Pero lo terrible es la enseñanza del silencio. Al poderoso se le teme, no se le reclama, y se disfraza todo ello en la cuestión del respeto. Si bien la ayuda estuvo ahí cuando se necesitó, ¿es razón, en mi caso, para tolerar el abuso o para, en su caso, llevarlo a cabo? Este tipo de razonamientos son los que se utilizan para encubrir a los abusadores sexuales al interior de las familias o para no despedir a los empleados acosadores de una institución. “Es tu tía”, “es tu profesor”, “es tu jefe”. Es la misma dinámica para obtener una beca, “te daremos dinero para un posgrado pero tienes prohibido asistir a una manifestación”.

En otras palabras, en doce años ni Paty ni yo nos hemos vuelto delincuentes y quizá a los dos nos enseñaron la misma moralidad. Por eso callamos ante el abuso y por eso redoblamos los esfuerzos para tener otra calidad de vida. Es como engañarnos a conciencia.

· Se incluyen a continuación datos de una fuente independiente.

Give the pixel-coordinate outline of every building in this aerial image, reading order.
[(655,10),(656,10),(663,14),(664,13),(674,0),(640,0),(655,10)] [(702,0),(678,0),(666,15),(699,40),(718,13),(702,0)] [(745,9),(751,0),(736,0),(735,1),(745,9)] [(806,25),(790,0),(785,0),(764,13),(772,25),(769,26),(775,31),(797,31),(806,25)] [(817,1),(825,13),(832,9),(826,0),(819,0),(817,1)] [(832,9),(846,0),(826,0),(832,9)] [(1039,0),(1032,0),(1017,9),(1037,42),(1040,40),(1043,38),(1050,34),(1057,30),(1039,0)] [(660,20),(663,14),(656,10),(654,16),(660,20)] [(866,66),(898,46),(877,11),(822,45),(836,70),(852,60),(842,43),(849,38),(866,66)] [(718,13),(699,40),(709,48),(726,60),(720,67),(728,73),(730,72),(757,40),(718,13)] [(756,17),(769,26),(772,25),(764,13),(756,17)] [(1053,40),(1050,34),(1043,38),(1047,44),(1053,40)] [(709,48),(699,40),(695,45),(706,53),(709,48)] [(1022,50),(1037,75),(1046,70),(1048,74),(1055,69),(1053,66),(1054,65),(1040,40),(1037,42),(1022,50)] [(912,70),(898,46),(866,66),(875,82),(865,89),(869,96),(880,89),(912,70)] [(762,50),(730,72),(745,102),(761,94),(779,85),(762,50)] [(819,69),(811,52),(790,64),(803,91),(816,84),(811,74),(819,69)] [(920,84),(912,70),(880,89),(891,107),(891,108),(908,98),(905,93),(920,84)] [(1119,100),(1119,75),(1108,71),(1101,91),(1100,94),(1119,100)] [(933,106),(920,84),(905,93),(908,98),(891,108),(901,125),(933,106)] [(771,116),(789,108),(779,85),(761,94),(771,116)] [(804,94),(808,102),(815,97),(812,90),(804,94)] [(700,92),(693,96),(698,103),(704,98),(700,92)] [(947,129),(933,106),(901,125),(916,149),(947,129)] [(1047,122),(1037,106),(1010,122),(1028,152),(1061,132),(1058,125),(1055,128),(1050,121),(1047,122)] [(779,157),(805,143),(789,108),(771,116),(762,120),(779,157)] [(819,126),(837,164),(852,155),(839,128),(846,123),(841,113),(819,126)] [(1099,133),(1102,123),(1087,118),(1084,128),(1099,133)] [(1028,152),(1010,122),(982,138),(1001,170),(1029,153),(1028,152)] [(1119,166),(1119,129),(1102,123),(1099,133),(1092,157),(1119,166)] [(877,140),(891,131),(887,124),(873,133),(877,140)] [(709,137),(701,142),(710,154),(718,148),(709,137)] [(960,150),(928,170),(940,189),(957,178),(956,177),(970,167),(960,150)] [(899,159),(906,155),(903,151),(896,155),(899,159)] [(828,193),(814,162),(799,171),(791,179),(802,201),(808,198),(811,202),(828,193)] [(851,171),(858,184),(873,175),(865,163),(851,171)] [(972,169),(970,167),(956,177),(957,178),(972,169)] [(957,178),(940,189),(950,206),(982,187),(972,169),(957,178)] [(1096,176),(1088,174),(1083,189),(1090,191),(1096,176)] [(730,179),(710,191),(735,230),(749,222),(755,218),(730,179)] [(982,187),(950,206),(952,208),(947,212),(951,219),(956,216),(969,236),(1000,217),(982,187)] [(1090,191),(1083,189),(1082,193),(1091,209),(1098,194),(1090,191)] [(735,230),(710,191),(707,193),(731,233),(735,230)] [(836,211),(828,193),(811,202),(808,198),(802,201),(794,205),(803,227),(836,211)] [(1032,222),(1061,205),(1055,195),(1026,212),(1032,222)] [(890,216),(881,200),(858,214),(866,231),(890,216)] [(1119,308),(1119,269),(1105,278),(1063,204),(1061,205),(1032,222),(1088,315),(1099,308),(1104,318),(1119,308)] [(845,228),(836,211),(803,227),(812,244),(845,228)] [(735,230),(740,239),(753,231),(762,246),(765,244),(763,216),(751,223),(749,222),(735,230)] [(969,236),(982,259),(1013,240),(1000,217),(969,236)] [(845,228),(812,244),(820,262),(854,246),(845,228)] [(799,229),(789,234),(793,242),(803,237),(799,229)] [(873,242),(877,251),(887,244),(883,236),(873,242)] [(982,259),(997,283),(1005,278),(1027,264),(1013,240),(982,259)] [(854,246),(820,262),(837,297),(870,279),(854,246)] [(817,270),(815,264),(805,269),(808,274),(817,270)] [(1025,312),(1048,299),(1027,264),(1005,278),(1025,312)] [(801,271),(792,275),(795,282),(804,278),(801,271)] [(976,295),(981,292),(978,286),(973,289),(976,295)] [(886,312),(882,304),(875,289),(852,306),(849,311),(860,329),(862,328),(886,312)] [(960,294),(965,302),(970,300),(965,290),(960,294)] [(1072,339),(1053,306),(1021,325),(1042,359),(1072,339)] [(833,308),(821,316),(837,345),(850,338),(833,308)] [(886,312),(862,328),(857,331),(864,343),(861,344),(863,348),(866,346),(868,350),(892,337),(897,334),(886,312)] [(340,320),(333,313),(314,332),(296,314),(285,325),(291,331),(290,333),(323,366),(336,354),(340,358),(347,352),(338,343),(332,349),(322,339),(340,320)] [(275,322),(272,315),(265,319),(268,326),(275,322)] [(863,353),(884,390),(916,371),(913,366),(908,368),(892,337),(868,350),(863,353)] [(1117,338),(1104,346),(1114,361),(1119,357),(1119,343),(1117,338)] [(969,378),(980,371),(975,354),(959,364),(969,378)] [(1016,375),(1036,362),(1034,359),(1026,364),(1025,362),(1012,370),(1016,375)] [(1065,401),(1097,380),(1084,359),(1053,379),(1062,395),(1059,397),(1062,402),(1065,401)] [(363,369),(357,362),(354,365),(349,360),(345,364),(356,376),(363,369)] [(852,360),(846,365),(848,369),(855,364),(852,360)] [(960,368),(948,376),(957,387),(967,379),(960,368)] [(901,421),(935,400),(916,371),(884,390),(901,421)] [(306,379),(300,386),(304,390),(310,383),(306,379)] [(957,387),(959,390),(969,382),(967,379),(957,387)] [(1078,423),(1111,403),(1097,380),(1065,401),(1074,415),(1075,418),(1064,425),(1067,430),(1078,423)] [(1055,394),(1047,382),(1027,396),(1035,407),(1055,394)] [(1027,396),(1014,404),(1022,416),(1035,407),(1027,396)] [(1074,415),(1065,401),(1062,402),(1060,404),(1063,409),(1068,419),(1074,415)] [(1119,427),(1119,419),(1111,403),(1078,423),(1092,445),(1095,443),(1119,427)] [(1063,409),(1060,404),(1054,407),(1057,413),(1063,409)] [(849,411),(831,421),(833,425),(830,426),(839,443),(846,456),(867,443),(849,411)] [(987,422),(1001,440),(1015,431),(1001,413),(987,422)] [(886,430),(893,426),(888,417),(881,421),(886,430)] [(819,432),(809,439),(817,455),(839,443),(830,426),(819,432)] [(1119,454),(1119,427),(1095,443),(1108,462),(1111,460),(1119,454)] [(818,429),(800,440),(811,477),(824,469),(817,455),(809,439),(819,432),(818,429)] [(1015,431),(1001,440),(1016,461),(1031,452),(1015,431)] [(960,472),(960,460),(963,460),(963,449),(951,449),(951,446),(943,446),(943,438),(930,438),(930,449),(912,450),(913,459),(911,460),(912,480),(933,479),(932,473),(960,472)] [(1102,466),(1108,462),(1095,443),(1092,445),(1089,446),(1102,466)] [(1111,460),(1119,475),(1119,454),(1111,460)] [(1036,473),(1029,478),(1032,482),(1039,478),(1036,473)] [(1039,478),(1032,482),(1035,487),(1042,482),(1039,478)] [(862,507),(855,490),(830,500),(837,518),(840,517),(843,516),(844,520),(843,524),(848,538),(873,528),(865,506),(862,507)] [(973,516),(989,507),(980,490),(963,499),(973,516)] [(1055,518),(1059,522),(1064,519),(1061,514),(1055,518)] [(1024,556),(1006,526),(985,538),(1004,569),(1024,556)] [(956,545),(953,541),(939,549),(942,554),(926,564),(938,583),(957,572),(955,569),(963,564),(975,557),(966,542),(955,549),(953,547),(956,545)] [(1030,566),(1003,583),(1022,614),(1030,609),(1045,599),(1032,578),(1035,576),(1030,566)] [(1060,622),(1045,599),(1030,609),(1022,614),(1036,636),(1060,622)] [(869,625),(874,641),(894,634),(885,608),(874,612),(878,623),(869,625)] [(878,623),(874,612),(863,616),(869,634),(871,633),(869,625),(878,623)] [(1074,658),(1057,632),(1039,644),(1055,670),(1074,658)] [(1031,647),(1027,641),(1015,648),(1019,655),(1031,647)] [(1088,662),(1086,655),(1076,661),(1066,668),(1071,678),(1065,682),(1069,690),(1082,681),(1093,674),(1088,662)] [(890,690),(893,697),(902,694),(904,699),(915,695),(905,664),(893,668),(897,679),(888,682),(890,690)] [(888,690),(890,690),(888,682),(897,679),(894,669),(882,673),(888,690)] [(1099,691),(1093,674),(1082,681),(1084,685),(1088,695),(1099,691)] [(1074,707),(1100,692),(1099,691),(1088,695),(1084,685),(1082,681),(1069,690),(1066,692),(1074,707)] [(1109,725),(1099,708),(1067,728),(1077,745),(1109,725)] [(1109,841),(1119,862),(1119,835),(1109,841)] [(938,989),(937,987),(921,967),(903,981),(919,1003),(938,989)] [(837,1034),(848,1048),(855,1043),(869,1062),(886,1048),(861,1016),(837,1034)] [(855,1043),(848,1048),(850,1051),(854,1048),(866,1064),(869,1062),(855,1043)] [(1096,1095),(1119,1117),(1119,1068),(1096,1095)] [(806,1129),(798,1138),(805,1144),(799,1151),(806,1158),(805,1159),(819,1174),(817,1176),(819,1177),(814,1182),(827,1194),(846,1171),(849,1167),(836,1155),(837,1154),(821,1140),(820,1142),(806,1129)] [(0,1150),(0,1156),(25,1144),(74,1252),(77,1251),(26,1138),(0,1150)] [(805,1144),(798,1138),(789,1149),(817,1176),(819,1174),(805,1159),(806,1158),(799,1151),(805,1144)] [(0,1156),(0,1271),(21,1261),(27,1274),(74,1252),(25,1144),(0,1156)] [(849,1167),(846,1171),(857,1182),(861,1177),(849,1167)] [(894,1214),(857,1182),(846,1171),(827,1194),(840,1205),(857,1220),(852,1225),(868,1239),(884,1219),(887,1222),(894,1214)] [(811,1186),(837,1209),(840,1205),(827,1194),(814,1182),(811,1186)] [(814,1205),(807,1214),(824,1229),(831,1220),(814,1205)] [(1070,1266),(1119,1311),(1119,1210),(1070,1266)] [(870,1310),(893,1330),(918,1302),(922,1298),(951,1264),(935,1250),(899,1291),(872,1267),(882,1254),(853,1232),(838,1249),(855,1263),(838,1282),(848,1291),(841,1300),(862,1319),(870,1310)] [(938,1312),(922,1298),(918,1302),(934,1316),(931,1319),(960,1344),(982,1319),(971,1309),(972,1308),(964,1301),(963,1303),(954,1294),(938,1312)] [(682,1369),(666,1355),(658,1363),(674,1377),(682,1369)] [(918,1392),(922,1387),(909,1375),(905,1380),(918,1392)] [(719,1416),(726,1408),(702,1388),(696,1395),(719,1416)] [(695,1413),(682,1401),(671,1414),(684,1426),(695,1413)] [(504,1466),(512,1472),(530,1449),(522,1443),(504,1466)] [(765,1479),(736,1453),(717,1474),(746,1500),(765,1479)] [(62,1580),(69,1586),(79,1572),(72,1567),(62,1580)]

Le comento la situación familiar a Flor, mi psicóloga, y me responde con una frase que todos deberíamos tener en cuenta antes de tener hijos: “a ningún niño se le debería decir que es pobre”. Yo agrego “tampoco que es malo”. Porque si no, ¿cómo podría reclamar lo injusto sin echarse la culpa? Y de mientras, con todo y el título universitario, el monstruo continúa devorando.